Since up to 60% of preclinical studies cannot be reproduced, are highly biased towards positive results, and often over-interpret small effect sizes we need to place the bar higher to identify the strongest candidate drugs for repurposing. We believe that a combination of systemic reviews (evaluating multiple organs, pathways, or systems within the body at the same time), preclinical randomised confirmatory trials (pRCTs), meta-analyses (statistical cross-examination of a large number of publications on the same topic), and use of big data tools and open access platforms (e.g. pre-clinicaltrials.org) is the most effective approach to identify promising candidate drugs for mechanism-based repurposing and to reduce experimentation on animals later on.
The expression “in silico drug repurposing” alludes to the use of silicon in semiconductor computer chips, but is really just a fancy expression for using computer software and specified algorithms to process a large amount of data and structure it in the most useful way. We use it to identify mechanistically related drug targets in a systems-based approach, including organs or regions of the body that may differ entirely from the initial indication or drug purpose. Eventually, we will match an updated and improved diseasome with the in silico-explored drugome to develop a “virtual patient cohort”. The image below illustrates how we can, for example, use the symptom-phenotype of stroke patients, compare it at the molecular (mechanistic) level with other diseases like heart disease or metabolic diseases, to receive a common in silico-predicted mechanotype.

▶ Using the information
1. According to the drug repurposing text, what share of preclinical studies cannot be reproduced?
2. Quote everything in the drug repurposing text from "Since up to" down to "animals later on.".

▶ Extracted page text data
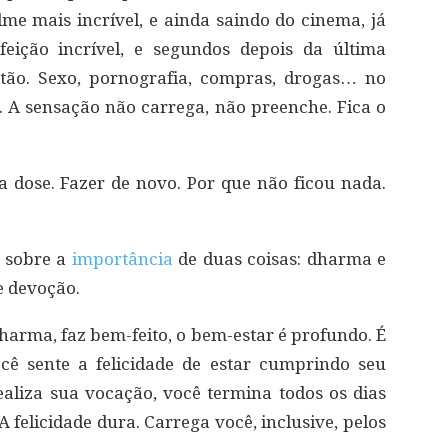
lme mais incrível, e ainda saindo do cinema, já
eição incrível, e segundos depois da última
estão. Sexo, pornografia, compras, drogas… no
a. A sensação não carrega, não preenche. Fica o
r a dose. Fazer de novo. Por que não ficou nada.
o sobre a
importância
de duas coisas: dharma e
 e devoção.
arma, faz bem-feito, o bem-estar é profundo. É
ocê sente a felicidade de estar cumprindo seu
ealiza sua vocação, você termina todos os dias
A felicidade dura. Carrega você, inclusive, pelos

▶ Task responses
1. Up to 60%.

2.
Since up to 60% of preclinical studies cannot be reproduced, are highly biased towards positive results, and often over-interpret small effect sizes we need to place the bar higher to identify the strongest candidate drugs for repurposing. We believe that a combination of systemic reviews (evaluating multiple organs, pathways, or systems within the body at the same time), preclinical randomised confirmatory trials (pRCTs), meta-analyses (statistical cross-examination of a large number of publications on the same topic), and use of big data tools and open access platforms (e.g. pre-clinicaltrials.org) is the most effective approach to identify promising candidate drugs for mechanism-based repurposing and to reduce experimentation on animals later on.